You play as Kayron, your typical Luke Skywalker-esque aspiring pilot, living in a typical galactic United Nations future, with typical avenge-your-father quest. Luckily for Kayron, his dad willed him an advanced prototype starfighter called the DarkStar One, which has special abilities that Kayron will unlock during his travels. The story begins as cliché as they come, with Kayron setting out to discover the man who betrayed his father, and picking up a snarky female sidekick in short order.
The DarkStar is your primary window to the universe—all the gameplay takes place from its cockpit or in menus. Like most space sims the game has a massive star map which you use to plot your trajectory and explore the cosmos. The map is divided into clusters, similar to Mass Effect, and each has several individual star systems at varying distances from each other.

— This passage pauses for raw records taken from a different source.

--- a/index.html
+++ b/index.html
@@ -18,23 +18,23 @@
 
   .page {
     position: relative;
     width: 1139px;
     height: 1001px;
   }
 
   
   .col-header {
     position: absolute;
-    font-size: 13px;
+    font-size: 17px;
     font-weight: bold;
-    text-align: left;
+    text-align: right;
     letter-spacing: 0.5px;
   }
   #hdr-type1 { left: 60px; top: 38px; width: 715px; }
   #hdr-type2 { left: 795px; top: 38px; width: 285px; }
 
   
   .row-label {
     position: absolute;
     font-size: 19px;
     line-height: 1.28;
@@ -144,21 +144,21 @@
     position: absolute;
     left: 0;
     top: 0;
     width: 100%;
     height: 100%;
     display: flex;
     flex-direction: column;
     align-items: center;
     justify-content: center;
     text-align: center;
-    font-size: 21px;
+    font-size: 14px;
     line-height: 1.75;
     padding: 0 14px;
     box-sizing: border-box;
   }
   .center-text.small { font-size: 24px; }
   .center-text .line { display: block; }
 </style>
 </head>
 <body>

Several stars are too far away to reach with your current equipment, so as you progress through the game you’ll have to continually replace your hyperdrive with newer, longer-range models. It’s a smart way to parse out the gameplay progression and does a good job of focusing your objectives early in the game.

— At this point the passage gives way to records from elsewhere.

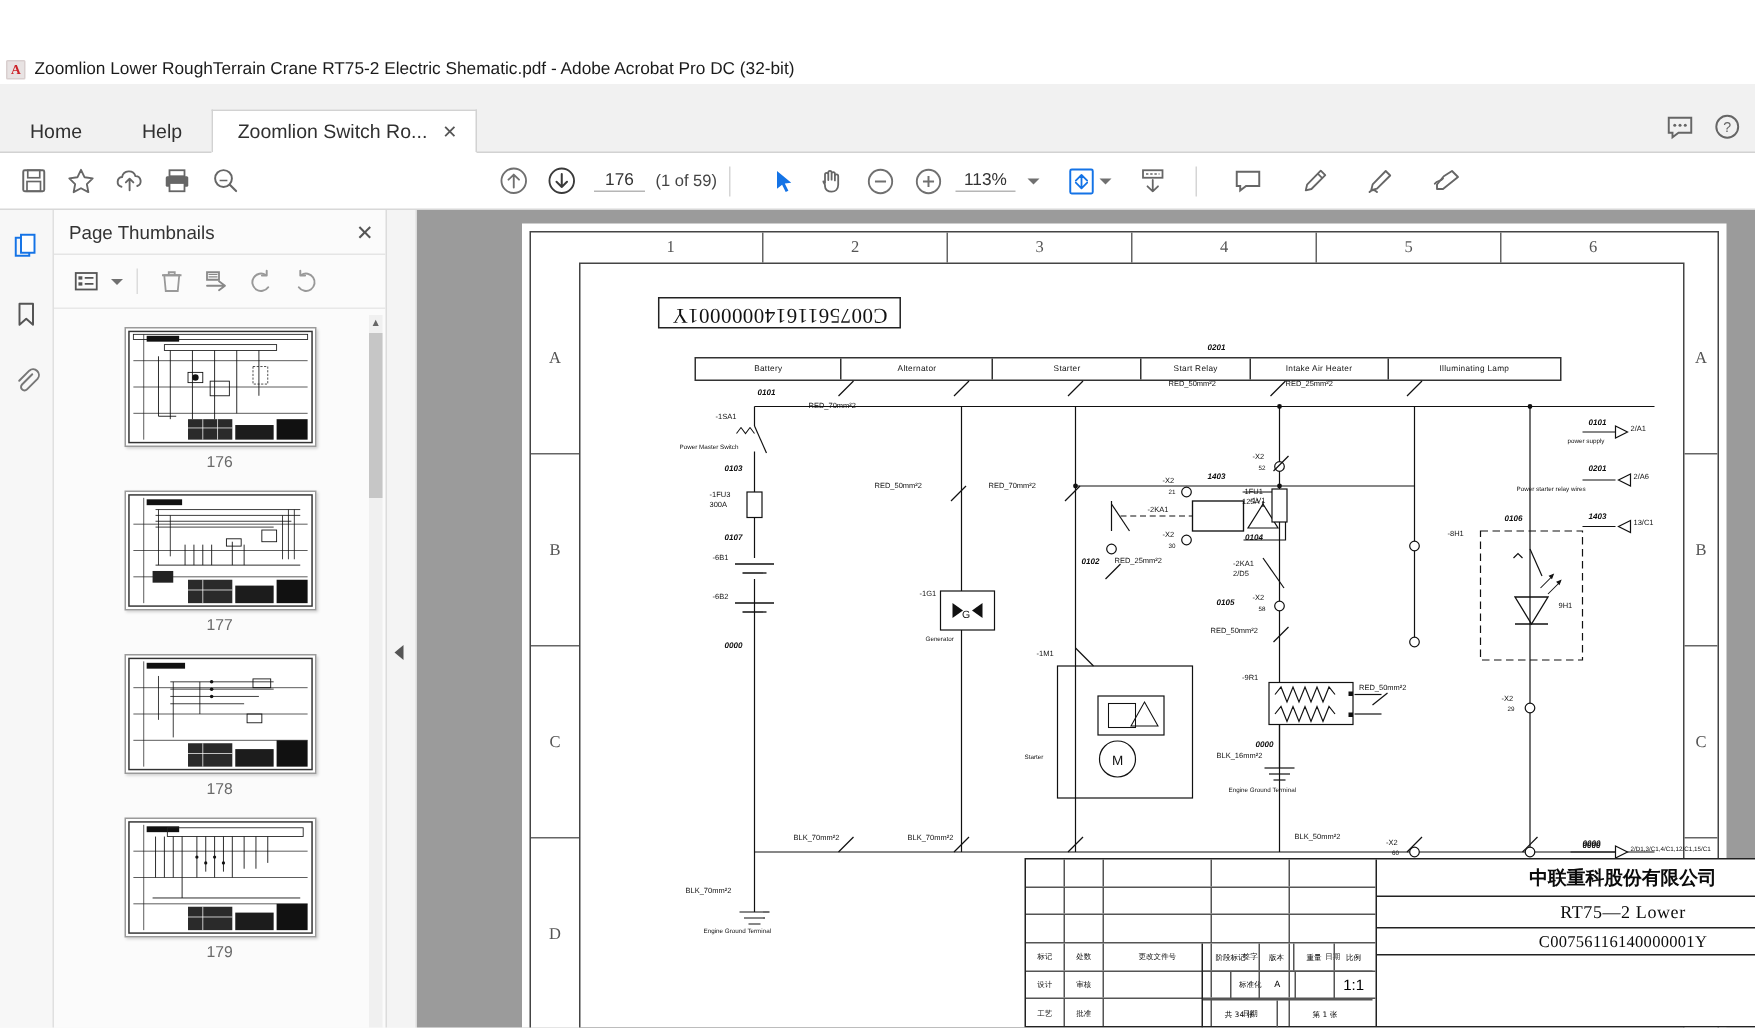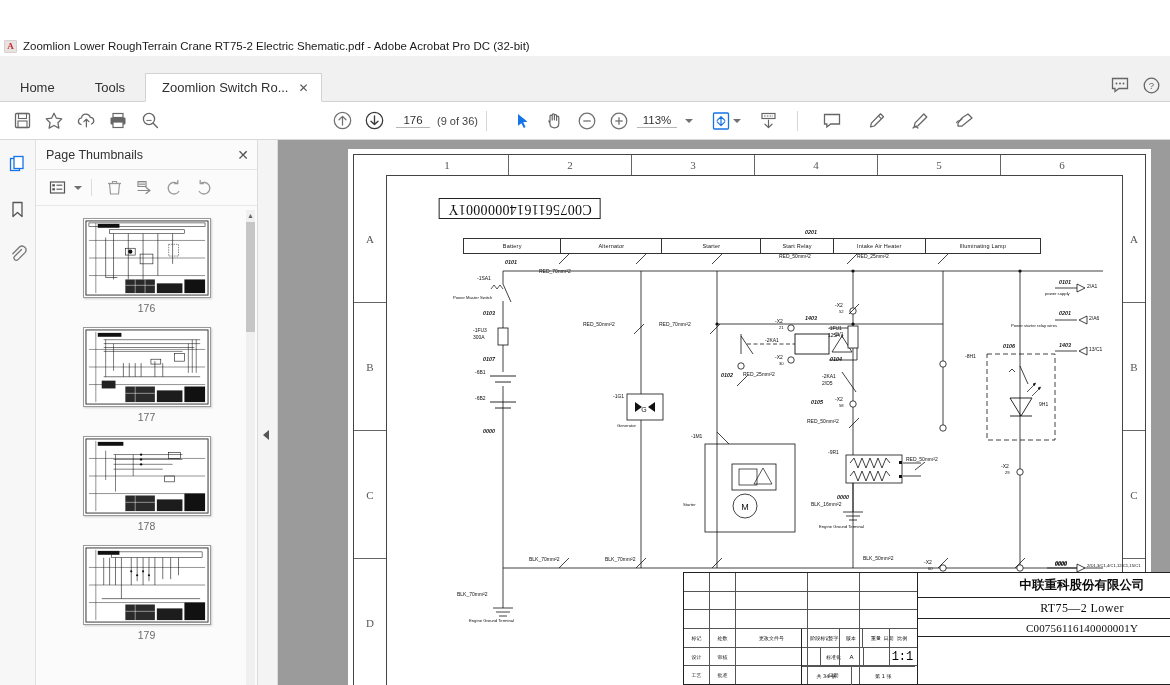--- a/index.html
+++ b/index.html
@@ -293,21 +293,21 @@
     <div class="acrobat-logo"></div>
     <span>Zoomlion Lower RoughTerrain Crane RT75-2 Electric Shematic.pdf - Adobe Acrobat Pro DC (32-bit)</span>
   </div>
 
 
   <div class="tabstrip">
     <div class="tab plain">
       <span>Home</span>
     </div>
     <div class="tab plain">
-      <span>Tools</span>
+      <span>Help</span>
     </div>
     <div class="tab active">
       <span>Zoomlion Switch Ro...</span>
       <span class="tab-close">✕</span>
     </div>
     <div class="tabstrip-right">
       <span>
         <svg width="18" height="16" viewBox="0 0 18 16">
           <path d="M1.5 1.5h15v10h-8.5l-4 3v-3h-2.5z" fill="none" stroke="#666" stroke-width="1.3"></path>
           <circle cx="5.5" cy="6.5" r="1" fill="#666"></circle>
@@ -368,21 +368,21 @@
         </svg>
       </div>
       <div class="tb-btn">
         <svg width="21" height="21" viewBox="0 0 21 21">
           <circle cx="10.5" cy="10.5" r="8.2" fill="none" stroke="#3a3a3a" stroke-width="1.25"></circle>
           <path d="M10.5 6v8.6M7 11.2l3.5 3.4 3.5-3.4" fill="none" stroke="#3a3a3a" stroke-width="1.35" stroke-linecap="round" stroke-linejoin="round"></path>
         </svg>
       </div>
       <div class="pagebox">
         <div class="pagenum">176</div>
-        <span class="pagetotal">(9 of 36)</span>
+        <span class="pagetotal">(1 of 59)</span>
       </div>
       <div class="tb-sep"></div>
     </div>
 
     <div class="tb-group" style="margin-left:12px;">
       <div class="tb-btn">
         <svg width="18" height="18" viewBox="0 0 18 18">
           <path d="M4 2l9.5 7.8-4.3.5 2.4 4.8-1.8.9-2.4-4.8-3.4 2.6z" fill="#1473e6"></path>
         </svg>
       </div>
@@ -1052,21 +1052,21 @@
                 <div style="flex:1.3; border-right:1px solid #555; display:flex; align-items:center; justify-content:center; font-size:5px; font-family:'DejaVu Sans',sans-serif;">阶段标记</div>
                 <div style="flex:.8; border-right:1px solid #555; display:flex; align-items:center; justify-content:center; font-size:5px; font-family:'DejaVu Sans',sans-serif;">版本</div>
                 <div style="flex:.9; border-right:1px solid #555; display:flex; align-items:center; justify-content:center; font-size:5px; font-family:'DejaVu Sans',sans-serif;">重量</div>
                 <div style="flex:.9; display:flex; align-items:center; justify-content:center; font-size:5px; font-family:'DejaVu Sans',sans-serif;">比例</div>
               </div>
               <div style="flex:1; display:flex; border-bottom:1px solid #555;">
                 <div style="flex:.65; border-right:1px solid #555;"></div>
                 <div style="flex:.65; border-right:1px solid #555;"></div>
                 <div style="flex:.8; border-right:1px solid #555; display:flex; align-items:center; justify-content:center; font-size:6px;">A</div>
                 <div style="flex:.9; border-right:1px solid #555;"></div>
-                <div style="flex:.9; display:flex; align-items:center; justify-content:center; font-size:12px; font-family:Liberation Mono, monospace;">1:1</div>
+                <div style="flex:.9; display:flex; align-items:center; justify-content:center; font-size:10px; font-family:Liberation Sans, sans-serif;">1:1</div>
               </div>
               <div style="flex:1; display:flex;">
                 <div style="flex:1.3; border-right:1px solid #555; display:flex; align-items:center; justify-content:center; font-size:5px; font-family:'DejaVu Sans',sans-serif;">共 34 张</div>
                 <div style="flex:1.7; display:flex; align-items:center; justify-content:center; font-size:5px; font-family:'DejaVu Sans',sans-serif;">第 1 张</div>
               </div>
             </div>
 
           </div>
         </div>
       </div>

Each system has its own trade station were you can land, repair, restock and take side missions. The side quests don’t give you anything but money, but there’s a decent variety of them and you can gauge the difficulty depending on the award posted, so they work sort of like an extended tutorial. Most clusters have their own dedicated side quest that deals with the local politics and factions, also accessible from the trade station.

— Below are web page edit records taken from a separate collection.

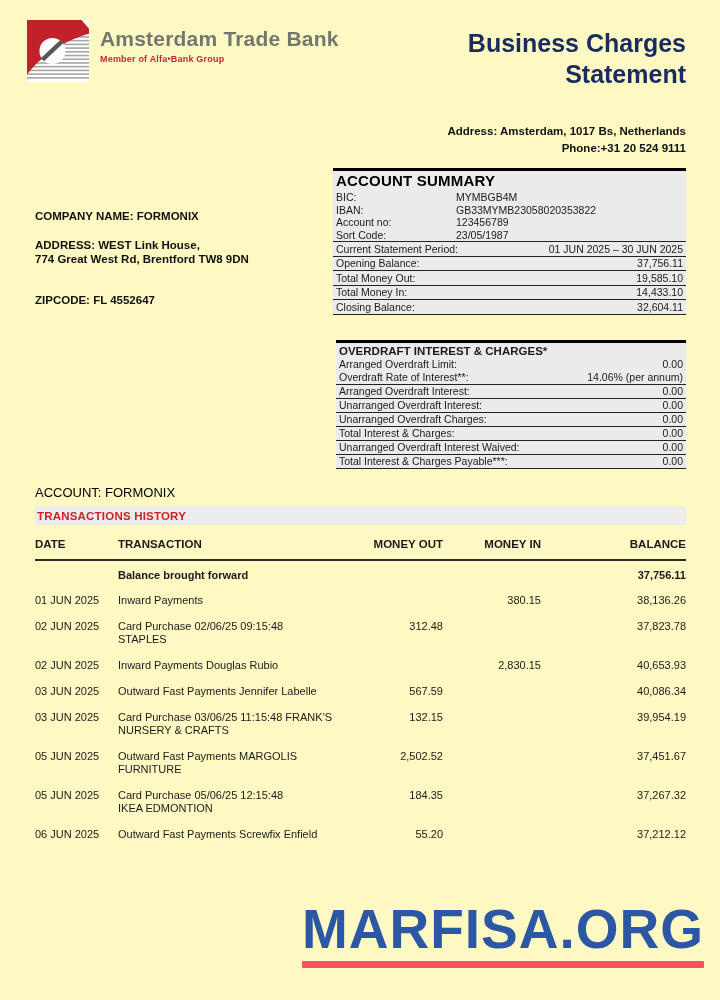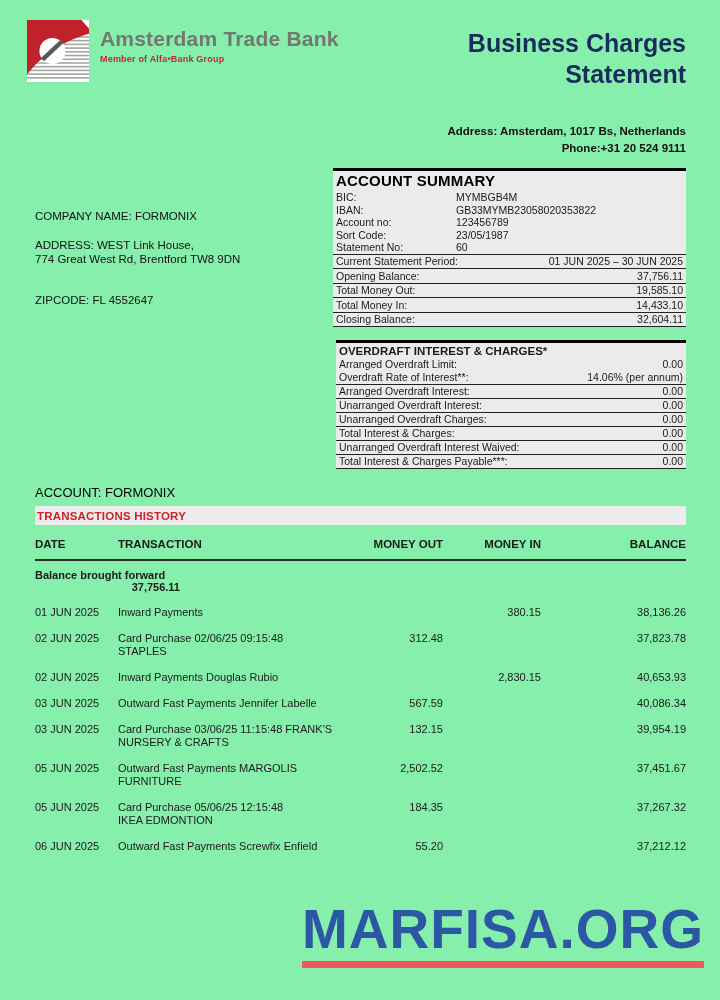--- a/index.html
+++ b/index.html
@@ -1,34 +1,34 @@
 <!DOCTYPE html>
 <html><head>
 <meta charset="utf-8">
 <style>
   * { margin:0; padding:0; box-sizing:border-box; }
   html,body { background:#ffffff; }
   body { font-family:"Liberation Sans", sans-serif; color:#1a1a1a; }
-  .page { position:relative; width:720px; height:1000px; background:#86efac; overflow:hidden; }
+  .page { position:relative; width:720px; height:1000px; background:#fef9c3; overflow:hidden; }
 
   
   .logo-block { position:absolute; left:27px; top:20px; display:flex; align-items:flex-start; }
   .logo-mark { width:62px; height:62px; }
   .logo-text { margin-left:11px; padding-top:7px; }
   .bank-name { font-size:21px; font-weight:bold; color:#72776f; letter-spacing:0.2px; }
   .bank-tagline { font-size:9px; font-weight:bold; color:#c32733; margin-top:3px; letter-spacing:0.2px; }
 
   .title-block { position:absolute; right:34px; top:28px; text-align:right;
                  font-size:25px; font-weight:bold; color:#1a2b5e; line-height:31px; }
 
   .contact-block { position:absolute; right:34px; top:123px; text-align:right;
                    font-size:11.5px; font-weight:bold; color:#111; line-height:16.5px; }
 
   
-  .company-block { position:absolute; left:35px; top:209px; font-size:11.5px; font-weight:normal;
+  .company-block { position:absolute; left:35px; top:209px; font-size:11.5px; font-weight:bold;
                    color:#111; line-height:14px; }
   .company-name { margin-bottom:15px; }
   .company-zip { margin-top:27px; }
 
   
   .summary-box { position:absolute; left:333px; top:168px; width:353px;
                  background:#ebebeb; border-top:3px solid #000; }
   .summary-title { font-size:15px; font-weight:bold; color:#000; padding:1px 3px 2px; letter-spacing:0.2px; }
   .s-row { display:flex; font-size:10.5px; line-height:12.5px; padding:0 3px; }
   .s-label { width:120px; flex:none; }
@@ -51,21 +51,21 @@
   .trans-band span { color:#cc2127; font-size:11.5px; font-weight:bold; padding-left:2px; letter-spacing:0.2px; }
 
   .txn-table { position:absolute; left:35px; top:531px; width:651px; }
   .t-row { display:flex; align-items:flex-start; }
   .t-head { font-weight:bold; font-size:11.5px; padding:7px 0 9px; border-bottom:2.5px solid #2b2b2b; }
   .c-date { width:83px; flex:none; }
   .c-desc { width:242px; flex:none; white-space:pre-line; padding-right:8px; }
   .c-out  { width:83px; flex:none; text-align:right; }
   .c-in   { width:98px; flex:none; text-align:right; }
   .c-bal  { width:145px; flex:none; text-align:right;padding-left:20px; }
-  .t-open { font-weight:bold; font-size:11px; padding:8px 0 6px;flex-direction:column; }
+  .t-open { font-weight:bold; font-size:11px; padding:8px 0 6px; }
   .t-data { font-size:11px; line-height:13px; padding:6.5px 0; }
 
   
   .footer-brand { position:absolute; right:16px; top:898px; display:inline-block; text-align:center;margin-left:36px; }
   .footer-text { font-size:55px; font-weight:bold; color:#2b57a5; letter-spacing:1px; line-height:62px;
                  font-family:"Liberation Sans", sans-serif; }
   .footer-bar { height:7px; background:#f2555e; margin-top:1px; border-radius:1px; }
 </style>
 </head>
 <body>
@@ -128,24 +128,20 @@
           <span class="s-value">GB33MYMB23058020353822</span>
         </div>
         <div class="s-row">
           <span class="s-label">Account no:</span>
           <span class="s-value">123456789</span>
         </div>
         <div class="s-row">
           <span class="s-label">Sort Code:</span>
           <span class="s-value">23/05/1987</span>
         </div>
-        <div class="s-row">
-          <span class="s-label">Statement No:</span>
-          <span class="s-value">60</span>
-        </div>
       </div>
     <div id="summary-balances" class="kv-rows-end">
         <div class="kv-row">
           <span>Current Statement Period:</span>
           <span>01 JUN 2025 – 30 JUN 2025</span>
         </div>
         <div class="kv-row">
           <span>Opening Balance:</span>
           <span>37,756.11</span>
         </div>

The star map also helpfully highlights which systems have hidden artifacts within their asteroid fields. These literal glowing green rocks are the only way to upgrade the DarkStar One, and are usually secreted in large asteroids or are awarded for liberating a besieged system. Your ship is divided into three sections and upgrading each one grants you new levels and slots for equipment and weapons. You can also unlock and power up the ship’s plasma injector, which, after numerous upgrades, can drastically augment weapons, shields and other vital systems—a real life saver in a desperate battle.
Hunting for artifacts is kind of a pain at first and for the most part it’s necessary; you won’t get too far in with your puny starting equipment, and you can’t buy upgrades without the necessary levels. I kind of wish the game had a standard XP system, but then again finding the artifacts is easier than doing a dozen repetitive side quests, so it ultimately cuts down on grinding. You’ll also find yourself plotting the quickest course to systems containing artifacts, so you’ll end up visiting more systems in the end instead of glossing over huge swathes of the game.
There’s a healthy variety of things to do but some are more exciting than others. If you’re so inclined you can outfit your ship with cargo drones and turn it into a goods hauler, and do the buy low/sell high trading game that’s a staple of space sims. A mining module turns your weapons into rock cutters, so you can blast away at asteroids and debris and sell the valuable minerals inside. You can make a lot of money this way but it’s more fun to hunt pirates, which there is definitely no shortage of. More illicit jobs include sabotage, raids, surveillance photography, eavesdropping and the vindictive destruction of kindhearted traders who were too charitable with their cargo, but these jobs can skew your reputation to the negative side and even get you some unwanted attention from the space fuzz.